/ 26 January 2018

There’s a hush in Pixley ka Seme

December seems a lifetime ago
December seems a lifetime ago

Wednesday. It’s column day. I’m standing outside Pixley ka Isaka Seme House, the ANC’s provincial office in Durban. It used to house the Durban business chamber. They moved out. 

The sun’s bouncing off the tarmac, scorching my skin. I’m cursing my decision to swap flip-flops for my black suede Pumas. Closed shoes are a stupid idea in this city during summer.

The barrage of light has been equally brutal in its treatment of the two-storey mural of Daddy across the road from me. The mural’s been up on the wall of the provincial office since the 2016 local government election campaign. I’m not sure why it’s still there. I would have taken it down long ago.

The image of Daddy exhorting the voters to make their cross for khongi (congress) is faded. Tarnished. Daddy’s trademark grin has a tired, artificial look about it. There’s an element of rictus to it. Not pretty.

The paint’s peeling on the right-hand side of the mural. Crumbling. Kinda like the off-the-books empire Daddy built in his two terms as president of the governing party and the republic.

The sun has been even harsher on the ANC logo. It’s located to the right of the homage to Daddy. It’s somewhat lower than Daddy’s smirking visage. Close to the street. As if it’s trying to turn the corner. Get away from him.

The logo’s scorched. The spear, shield and fist are washed out. The black, green and gold of the ANC flag is approaching invisibility. It is as if somebody threw bleach on it in a failed bid to get it off the wall.

I’m not here for an ANC provincial gig. I have stopped for inspiration — and to get out of the sun — on my way from the International Convention Centre to the taxi rank.

The leadership got booted out of the office by the high court in Pietermaritzburg last year. It seems like a century ago. The whole provincial ANC squabble has been blown away by the political whirlwind that has been sweeping South Africa since Nasrec. Forgotten. Irrelevant.

According to the provincial leadership, they never left. If you listen to the cats who took secretary Super Zuma and chairperson Sihle Zikalala to court and won, they did.

The previous day, ANC secretary general Ace Magashule had met both the ANC factions in the province to appoint the provincial task team at the Coastlands conference centre at the beach end of Pixley ka Seme Street, as West Street is now known. Maybe Ace got lost and thought Pixley ka Seme House was Pixley ka Seme Street and went there instead of the office. Maybe Ace didn’t get lost and wanted to hold the meeting on neutral ground. Who knows?

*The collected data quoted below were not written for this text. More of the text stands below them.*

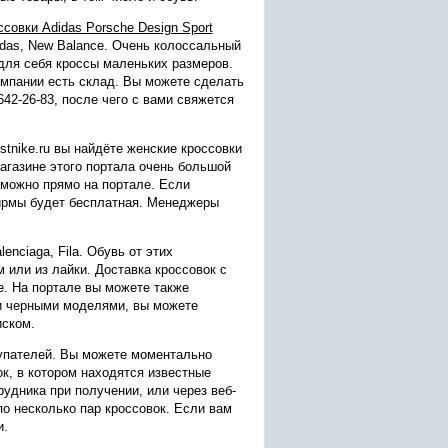
совки Adidas Porsche Design Sport
idas, New Balance. Очень колоссальный
для себя кроссы маленьких размеров.
омпании есть склад. Вы можете сделать
642-26-83, после чего с вами свяжется
tnike.ru вы найдёте женские кроссовки
магазине этого портала очень большой
у можно прямо на портале. Если
фирмы будет бесплатная. Менеджеры
enciaga, Fila. Обувь от этих
 или из лайки. Доставка кроссовок с
. На портале вы можете также
 и черными моделями, вы можете
иском.
упателей. Вы можете моментально
, в котором находятся известные
удника при получении, или через веб-
по несколько пар кроссовок. Если вам
и.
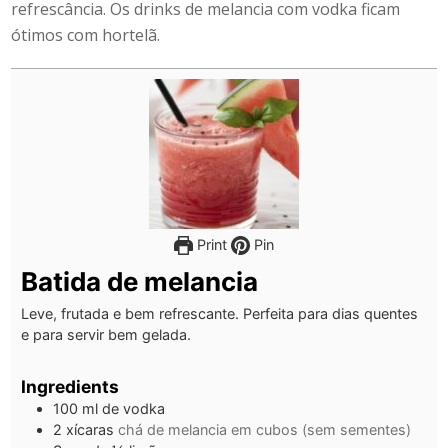
refrescância. Os
drinks de melancia com vodka
ficam
ótimos com hortelã.
Print
Pin
Batida de melancia
Leve, frutada e bem refrescante. Perfeita para dias quentes
e para servir bem gelada.
Ingredients
100
ml
de vodka
2
xícaras
chá de melancia em cubos (sem sementes)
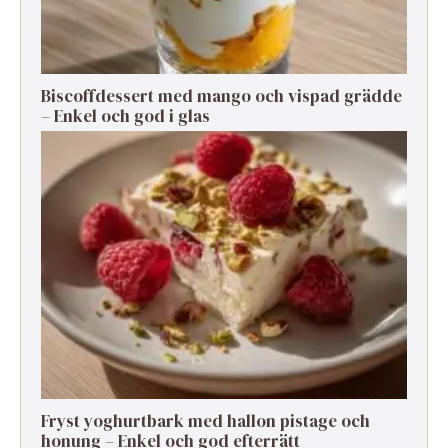
Biscoffdessert med mango och vispad grädde
– Enkel och god i glas
Fryst yoghurtbark med hallon pistage och
honung – Enkel och god efterrätt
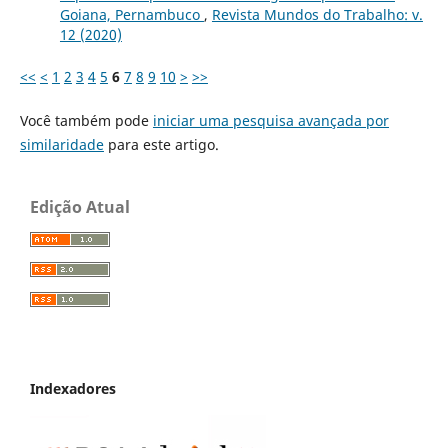
Goiana, Pernambuco
,
Revista Mundos do Trabalho: v.
12 (2020)
<<
<
1
2
3
4
5
6
7
8
9
10
>
>>
Você também pode
iniciar uma pesquisa avançada por
similaridade
para este artigo.
Edição Atual
Indexadores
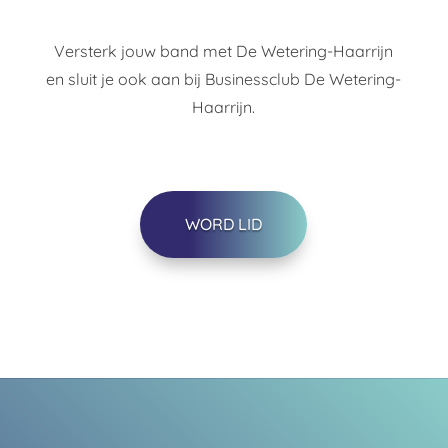
Versterk jouw band met De Wetering-Haarrijn
en sluit je ook aan bij Businessclub De Wetering-
Haarrijn.
WORD LID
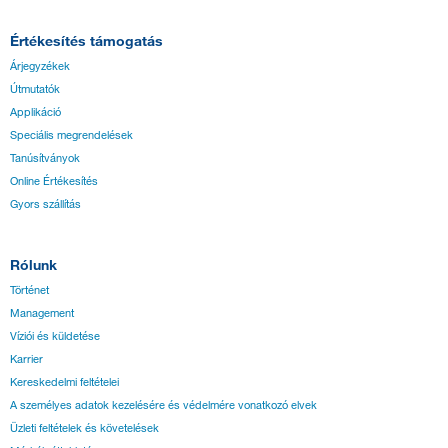
Értékesítés támogatás
Árjegyzékek
Útmutatók
Applikáció
Speciális megrendelések
Tanúsítványok
Online Értékesítés
Gyors szállítás
Rólunk
Történet
Management
Víziói és küldetése
Karrier
Kereskedelmi feltételei
A személyes adatok kezelésére és védelmére vonatkozó elvek
Üzleti feltételek és követelések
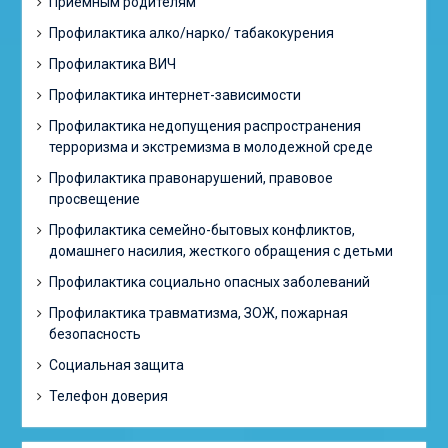
Приёмным родителям
Профилактика алко/нарко/ табакокурения
Профилактика ВИЧ
Профилактика интернет-зависимости
Профилактика недопущения распространения
терроризма и экстремизма в молодежной среде
Профилактика правонарушений, правовое
просвещение
Профилактика семейно-бытовых конфликтов,
домашнего насилия, жесткого обращения с детьми
Профилактика социально опасных заболеваний
Профилактика травматизма, ЗОЖ, пожарная
безопасность
Социальная защита
Телефон доверия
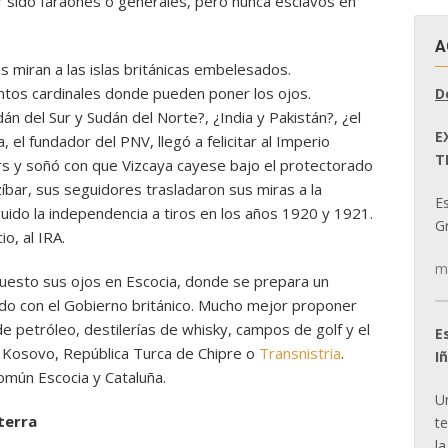
 sido faraones o generales, pero nunca esclavos en
A
 miran a las islas británicas embelesados.
ntos cardinales donde pueden poner los ojos.
D
dán del Sur y Sudán del Norte?, ¿India y Pakistán?, ¿el
E
el fundador del PNV, llegó a felicitar al Imperio
T
ers y soñó con que Vizcaya cayese bajo el protectorado
bar, sus seguidores trasladaron sus miras a la
E
uido la independencia a tiros en los años 1920 y 1921.
Gr
o, al IRA.
m
puesto sus ojos en Escocia, donde se prepara un
o con el Gobierno británico. Mucho mejor proponer
 petróleo, destilerías de whisky, campos de golf y el
E
s Kosovo, República Turca de Chipre o
Transnistria
.
I
omún Escocia y Cataluña.
U
terra
t
la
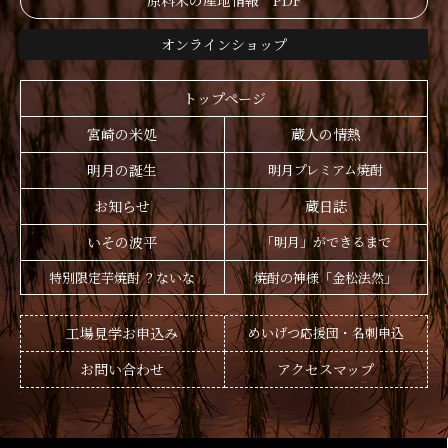
原料米の産地情報 PDF
オンラインショップ
トップページ
宮崎の米処
蔵人の情熱
明月の誕生
明月プレミアム焼酎
お知らせ
蔵日誌
いその波平
「明月」ができるまで
特別限定芋焼酎 ？ないな
焼酎の神様「金松法然」
工場見学お申込み
めいげつ応援団・名刺申込
お問い合わせ
アクセスマップ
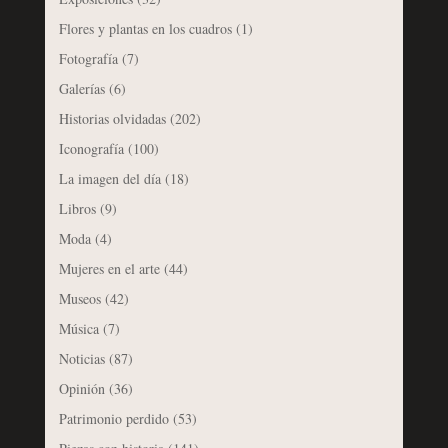
Flores y plantas en los cuadros
(1)
Fotografía
(7)
Galerías
(6)
Historias olvidadas
(202)
Iconografía
(100)
La imagen del día
(18)
Libros
(9)
Moda
(4)
Mujeres en el arte
(44)
Museos
(42)
Música
(7)
Noticias
(87)
Opinión
(36)
Patrimonio perdido
(53)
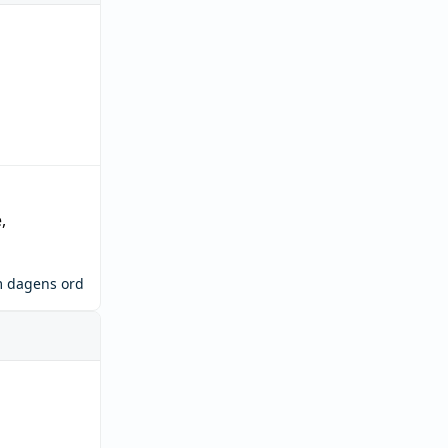
e
,
m dagens ord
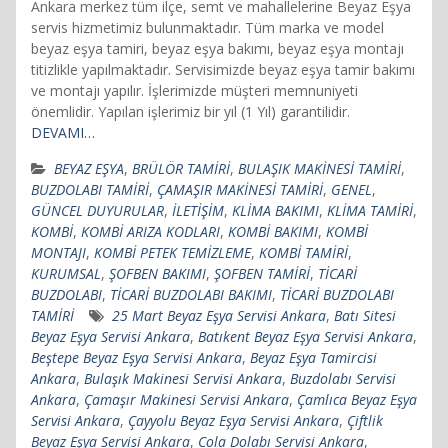
Ankara merkez tüm ilçe, semt ve mahallelerine Beyaz Eşya
servis hizmetimiz bulunmaktadır. Tüm marka ve model
beyaz eşya tamiri, beyaz eşya bakımı, beyaz eşya montajı
titizlikle yapılmaktadır. Servisimizde beyaz eşya tamir bakımı
ve montajı yapılır. İşlerimizde müşteri memnuniyeti
önemlidir. Yapılan işlerimiz bir yıl (1 Yıl) garantilidir.
DEVAMI…
BEYAZ EŞYA
,
BRÜLÖR TAMİRİ
,
BULAŞIK MAKİNESİ TAMİRİ
,
BUZDOLABI TAMİRİ
,
ÇAMAŞIR MAKİNESİ TAMİRİ
,
GENEL
,
GÜNCEL DUYURULAR
,
İLETİŞİM
,
KLİMA BAKIMI
,
KLİMA TAMİRİ
,
KOMBİ
,
KOMBİ ARIZA KODLARI
,
KOMBİ BAKIMI
,
KOMBİ
MONTAJI
,
KOMBİ PETEK TEMİZLEME
,
KOMBİ TAMİRİ
,
KURUMSAL
,
ŞOFBEN BAKIMI
,
ŞOFBEN TAMİRİ
,
TİCARİ
BUZDOLABI
,
TİCARİ BUZDOLABI BAKIMI
,
TİCARİ BUZDOLABI
TAMİRİ
25 Mart Beyaz Eşya Servisi Ankara
,
Batı Sitesi
Beyaz Eşya Servisi Ankara
,
Batıkent Beyaz Eşya Servisi Ankara
,
Beştepe Beyaz Eşya Servisi Ankara
,
Beyaz Eşya Tamircisi
Ankara
,
Bulaşık Makinesi Servisi Ankara
,
Buzdolabı Servisi
Ankara
,
Çamaşır Makinesi Servisi Ankara
,
Çamlıca Beyaz Eşya
Servisi Ankara
,
Çayyolu Beyaz Eşya Servisi Ankara
,
Çiftlik
Beyaz Eşya Servisi Ankara
,
Cola Dolabı Servisi Ankara
,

I don’t know. I didn’t ask Ace when we finally got to chat on Tuesday night.

Either way it doesn’t look like anybody is home.

There’s no blue-and-white metro police cones. No flotilla of state and media vehicles in the ticket-free zone.

There’s a single undercover white crime intelligence Toyota Corolla with standard-issue tinted windows. No phalanx of bored bodyguards shelaring the students walking past the office from Unisa on their way to the Workshop shopping centre. No restless camera crews waiting in vain for a briefing with Super to start. Dololo.

The last time I was in Pixley House was just before the national conference in December. Super was still in his office. The mural didn’t look that faded, even if it was a little more than a month ago.

The place was swarming with cats in Nkosazana Dlamini-Zuma caps. Boxes and boxes of pamphlets. Bakkie loads of NDZ gear. T-shirts by the bale. The comrades from here were acting like they were fighting a national election against the Democratic Alliance and the Economic Freedom Fighters, not an internal change of leadership in Africa’s oldest liberation movement. No wonder they lost. I wonder what’s gonna happen to all that stuff now? And them.

On my last visit, I had made my way up the stairs to collect my accreditation for one of the OR Tambo memorial events that had been turned into NDZ election rallies. As I had hit the top step, the one comrade greeted me, even though I didn’t know him from a bar of soap.

“‘Comrade Carl, where are you going?’’ the comrade shouted. I froze. The comrade thought I’m Carl Niehaus, Dlamini-Zuma’s Albatross Number One. I had been mistaken for Barker Haines and David Genaro before, even Bob Hoskins once, but never Conman Carl.

I had restrained the urge to smash the comrade’s Adam’s apple with my elbow. Ram his face into the glass door. The comrade was way younger than me. And bigger. The comrade was also playing a home fixture. His bras would have kicked me to death.

I found my sense of humour. Started giggling. All white people do look the same.

I got into my new role. Camped it up a bit. Did what Conman Carl would do. Lied. With a straight face.

“Nxamalala, Comrade, to see uBaba. I’ll be back tomorrow,” I had bellowed, running up the stairs, shaking with laughter.

I gather myself and head for the rank.